# Oooo! A Shiny!



## Jynical (Jun 22, 2011)

Yeah yeah, I know you've all seen shiny coats before... but I wanted to share.


----------



## Jynical (Jun 22, 2011)

And to think... she came to us a sickly little pup dumped with her littermates.


----------



## rannmiller (Jun 27, 2008)

Awww she's beautiful! and she was a stinkin' cute puppy, even if she wasn't quite as shiny then :smile:


----------



## Jynical (Jun 22, 2011)

She was a cute puppy, and very polite. It's been fun to see her grow and become this strong, healthy dog.


----------



## AdrianVall (Aug 26, 2010)

Aw!

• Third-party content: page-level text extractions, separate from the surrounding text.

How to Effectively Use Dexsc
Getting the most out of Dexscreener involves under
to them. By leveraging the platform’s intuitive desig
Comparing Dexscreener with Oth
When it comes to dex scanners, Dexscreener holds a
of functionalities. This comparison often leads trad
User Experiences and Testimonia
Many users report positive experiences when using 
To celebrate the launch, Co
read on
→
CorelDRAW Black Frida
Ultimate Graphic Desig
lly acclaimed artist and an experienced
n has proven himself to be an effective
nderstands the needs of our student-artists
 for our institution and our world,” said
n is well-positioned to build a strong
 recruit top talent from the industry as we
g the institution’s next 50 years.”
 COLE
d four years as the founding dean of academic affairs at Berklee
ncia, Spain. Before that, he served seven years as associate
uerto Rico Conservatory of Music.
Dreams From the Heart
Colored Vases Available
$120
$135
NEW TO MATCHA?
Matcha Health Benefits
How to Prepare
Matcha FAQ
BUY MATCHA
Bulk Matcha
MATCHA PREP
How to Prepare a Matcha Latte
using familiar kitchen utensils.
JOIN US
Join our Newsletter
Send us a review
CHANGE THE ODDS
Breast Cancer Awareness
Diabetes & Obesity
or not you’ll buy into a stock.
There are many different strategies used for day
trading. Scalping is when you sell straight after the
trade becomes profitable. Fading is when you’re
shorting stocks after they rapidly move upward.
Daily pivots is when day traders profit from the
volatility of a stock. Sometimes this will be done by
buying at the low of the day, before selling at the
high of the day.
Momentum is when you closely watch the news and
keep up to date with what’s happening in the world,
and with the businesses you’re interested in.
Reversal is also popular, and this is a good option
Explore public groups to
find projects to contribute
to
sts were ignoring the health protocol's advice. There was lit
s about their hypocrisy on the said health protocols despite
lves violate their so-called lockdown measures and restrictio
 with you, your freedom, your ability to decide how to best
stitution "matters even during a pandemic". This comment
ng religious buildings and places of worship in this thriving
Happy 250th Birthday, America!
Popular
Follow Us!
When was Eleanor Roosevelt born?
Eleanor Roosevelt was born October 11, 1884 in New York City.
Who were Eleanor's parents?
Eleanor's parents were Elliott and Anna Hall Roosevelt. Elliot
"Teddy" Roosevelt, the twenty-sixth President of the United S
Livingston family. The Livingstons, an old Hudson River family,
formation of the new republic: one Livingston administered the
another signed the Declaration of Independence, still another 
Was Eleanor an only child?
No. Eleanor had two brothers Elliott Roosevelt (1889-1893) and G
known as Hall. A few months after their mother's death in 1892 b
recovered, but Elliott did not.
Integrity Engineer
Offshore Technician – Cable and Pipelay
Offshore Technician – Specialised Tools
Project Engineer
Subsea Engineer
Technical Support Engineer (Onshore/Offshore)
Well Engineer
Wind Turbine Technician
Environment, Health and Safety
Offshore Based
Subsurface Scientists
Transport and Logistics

She looks amazing now!  Thanks for rescuing!


----------



## DaneMama (Jun 27, 2008)

What a pretty girl! She looks fantastic! :wink:


----------



## DoglovingSenior (Jun 26, 2011)

A truly BEAUTIMUS COAT. GORGEOUS!


----------



## CorgiPaws (Mar 31, 2009)

What a dang good-looking dog. Look at that little face as a puppy! And she looks like a perfectly healthy, strong girl now, thanks to her wonderful owners who have taken such fantastic care of her.


----------



## MollyWoppy (Mar 19, 2010)

Aw, what a cutie. She sure landed on her feet when she found you! It's hard to believe it's the same dog.


----------



## Jynical (Jun 22, 2011)

Aww thanks guys. 

She really is a pleasure to know. I'm glad I can share her with y'all. <3


----------



## schtuffy (May 17, 2010)

That's one nice looking coat, but...I'm practically blinded by how well it's reflecting the sunlight! :tongue:


----------